My mum was admitted three times in a row in a short span of three months. Her last admission was in October 2021 for severe dehydration, and henceforth, she had to be on Nasogastric Tube (NGT) feeding. She was recovering from her 3rd/ 4th stroke and had difficulties swallowing (Dysphagia) and getting the nutrition that her body needed.
It has been tough on the family, having to adapt to the current needs of our mum. For example, she cannot walk, so we must learn to transfer her from the wheelchair to the bed, the commode, the sofa and back to the wheelchair again. Also, she cannot be spoon-fed and has to be on tube feeds, so we must learn to feed her with NGT. Finally, mum cannot dress, undress, and shower by herself, so we must step up in that area too.
I must say that who I am today, the beliefs and values that I hold so dearly result from how I was brought up by my parents throughout my growing up years. Even to this date, my mum, who, in her current state, still teaches me some essential life lessons, and I would love to share with all of you:
If it means that much, you will keep trying and eventually overcome your fear and succeed
When I first learned how to feed my mum using an NGT, I was scared; would I accidentally pull out the tube? How fast should I pour the milk into the tube? What if I cannot pull the plunger up to aspirate some gastric juices? What if the milk does not flow? All these worries ran through my mind, and each time I fed her, my hands would instantaneously tremble intensely.
Well, I can always say that it is alright and my mum’s caregiver and my sister can take care of mum’s feeds. However, there might also come a time when no one can do it, and I have to step up. So, as scared and anxious as I was, I took on every opportunity I could get to feed my mum, and I must say I am doing better, with fewer trembles!
The fact that we cannot turn back the clock, avoid saying to ourselves the, “We should have”, “We could have”.
When I sit down next to my mum and look at how old and frail she has become, I regret not spending as much quality time as I could have when she was healthier and lucid. But would these feelings of regret make her who she was before? You know as well as I do, and the answer is ‘no’. Instead of wasting time lamenting and saying I should have or I could have, try making the best of your time thinking of what you can do about it and then do it. Now I am spending a lot more time, not only with my mum but with my family too. I do not want to relive those regrets once again.
Take joy in the simplest!
As simple as sitting next to my mum and holding her hand, receiving simple acknowledgements from her with a slight nod or a faint ‘yes’ or ‘no’ bring me happiness. Or when she lip sings or taps to the song, ‘Let it be me’ or smiles when we sing to her, it makes my day too.
It is no longer about getting her to walk, talk or eat like she used to, but the little things that she could still do, and count those as our blessings.

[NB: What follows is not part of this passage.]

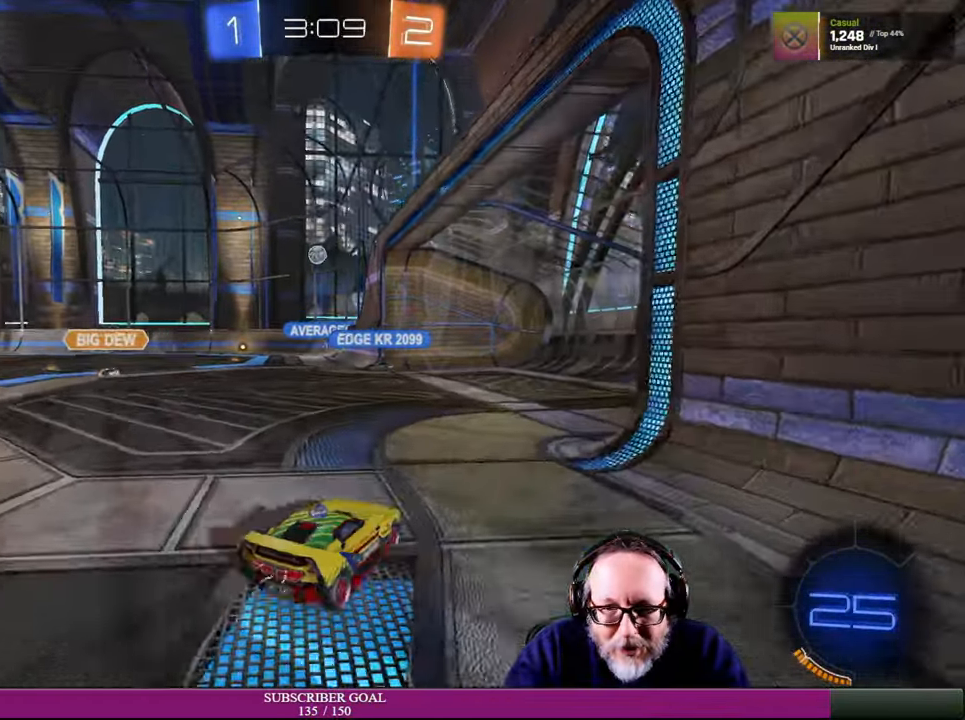
{"buttons": ["R2"], "left_stick": "left", "right_stick": "center", "events": [[83, "left_stick", "center"], [284, "left_stick", "left"]]}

It is really okay to take a break!
After work one day, I came home to mum, and I told her I was tired. She tapped on my hand reassuringly and uttered those two words, “go rest”. Quite frankly, our worlds (mostly my sister and I) started revolving around my mother, and for a while, we were not taking care of ourselves and our sanity. It was all about her and nothing else, and it should not be the way. As the Chinese saying goes, “休息是为了走更长远的路” which simply means that we need breaks so that we can walk a longer distance. If my mum can give me such a piece of advice, why should I feel guilty about taking occasional breaks? It is okay, and taking such breaks do not make you any less filial or irresponsible.
So there you have it, some of the life lessons from my mum. I am sharing with all so that we can learn to be kinder to ourselves and tackle whatever challenges that come our way.